The tour operator has been sending Brits to Egypt on holiday for 158 years, but will no longer sell packages to Sharm

Egypt’s battered tourism industry has suffered another blow after Britain’s second-biggest holiday firm cancelled all holidays to Sharm el Sheikh for the next two seasons.

Thomas Cook first took holidaymakers to Egypt in 1859. In common with other tour operators, the firm has been practising so-called “rolling cancellations” to Sharm el Sheikh over the past 18 months: putting holidays and flights on sale in the hope that the UK flight ban will be lifted, then cancelling them well ahead of departure when it has remained in place.

The ban was brought in five days after a crash in October 2015: 224 people died when their Metrojet charter flight from Sharm el Sheikh to St Petersburg in Russia crashed in the Sinai desert. It is thought that a bomb was placed on board at the Egyptian airport. 

The UK Government took the unprecedented step of banning British airlines from flying from the Red Sea airport until a team of security experts is satisfied with the standards in place.

There is no warning against travel to Sharm el Sheikh itself, just to the airport.

The Foreign Office says: “We will continue working with the Egyptian Authorities to enable regular flights between the UK and Sharm el Sheikh to resume. 

“We are also liaising with travel companies so that they are able to resume flights and holidays in Sharm el Sheikh as soon as appropriate security arrangements are in place.”

But despite tens of millions of pounds being spent on improvements at Egyptian airports, the Government is still not content with the security measures.

Airlines from Belgium, Germany and Italy are flying regularly to and from the country’s main resort. But in a sign of the exasperation felt in the tourist industry, Thomas Cook has said it will stop selling holidays to Sharm el Sheikh indefinitely until the ban ends. The firm posted a statement saying: “We have removed Sharm El Sheikh in Egypt from our Winter 2017/18 and Summer 2018 holiday and flight programmes.

“The UK Foreign and Commonwealth Office continue to advise against travel to Sharm El Sheikh airport, and we have no plans to reintroduce a programme to Sharm until after that advice changes.

Thomas Cook has been offering holidays to Sharm since 1859 (Getty)

“The five flights per week which we had scheduled this winter have now been cancelled.”

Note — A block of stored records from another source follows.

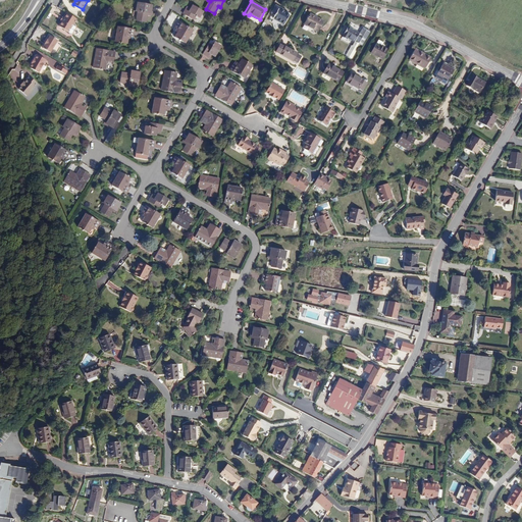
[(147,22),(148,14),(151,14),(152,6),(139,3),(137,12),(139,12),(137,20),(147,22)]
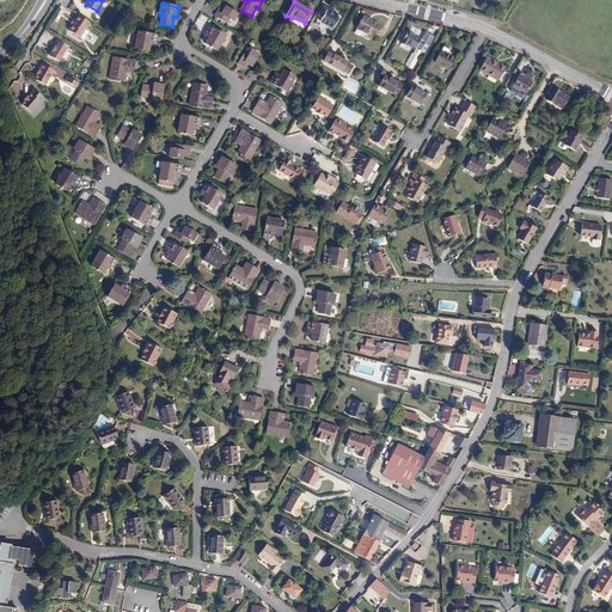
[(238,13),(227,6),(224,13),(219,11),(215,17),(227,23),(230,19),(233,22),(238,13)]
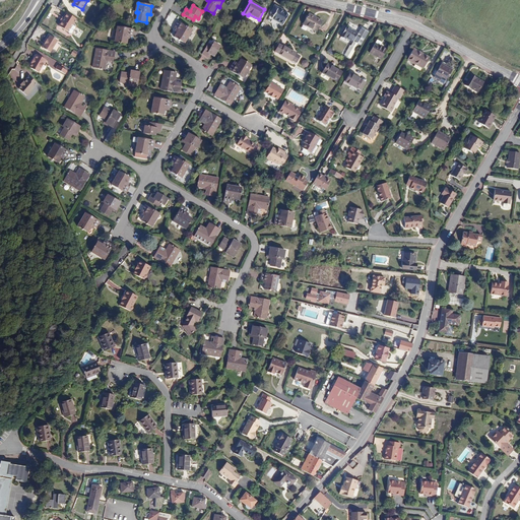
[(289,15),(274,7),(271,12),(274,14),(272,18),(283,24),(289,15)]
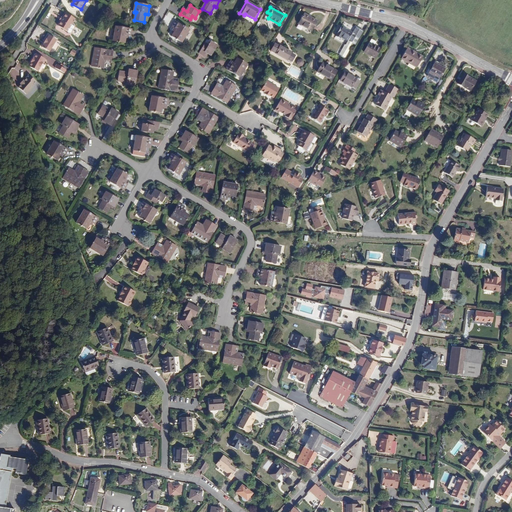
[(75,19),(66,14),(58,27),(66,32),(75,19)]
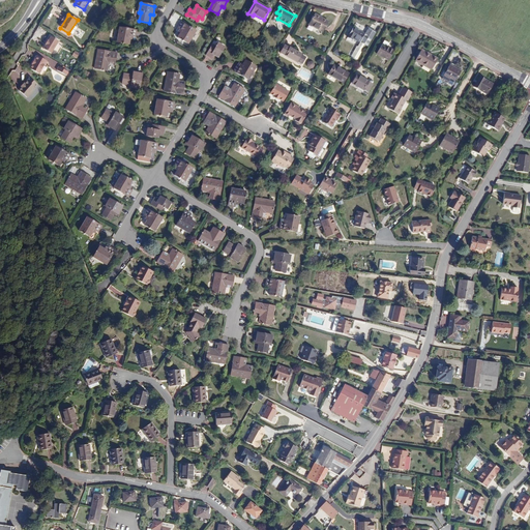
[(261,24),(264,20),(254,15),(253,16),(251,19),(261,24)]
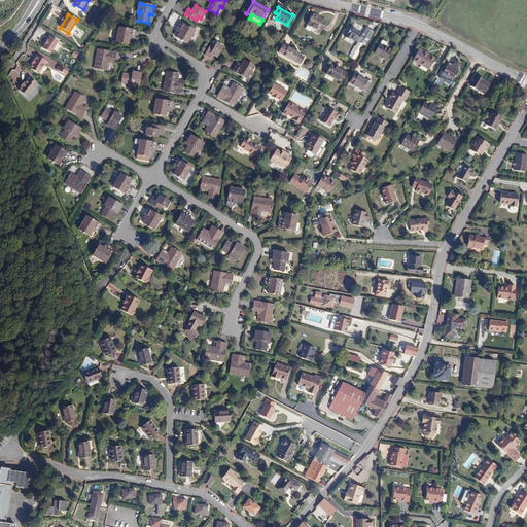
[(326,22),(313,14),(308,25),(321,32),(326,22)]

Thomas Cook says 200 people have forward bookings to Sharm el Sheikh, with a further 50 on flight-only deals. “We are contacting those customers who have booked with us to offer a refund or a destination change free of charge,” says the firm.

A small glimmer of hope for Egypt is that the firm will launch two weekly flights to the Red Sea resort of Marsa Alam from November this year.

Carol MacKenzie, Thomas Cook’s head of customer welfare, said: “Local people are friendly and welcoming, and the country offers some great value options for both winter and summer sun."

Flights on a range of airlines to Marsa Alam, as well as to Cairo, Hurghada and Luxor, have continued uninterrupted. The UK-bound legs of these flights, though, have been subject to extra security since March, with a ban on large electronic devices in the cabin.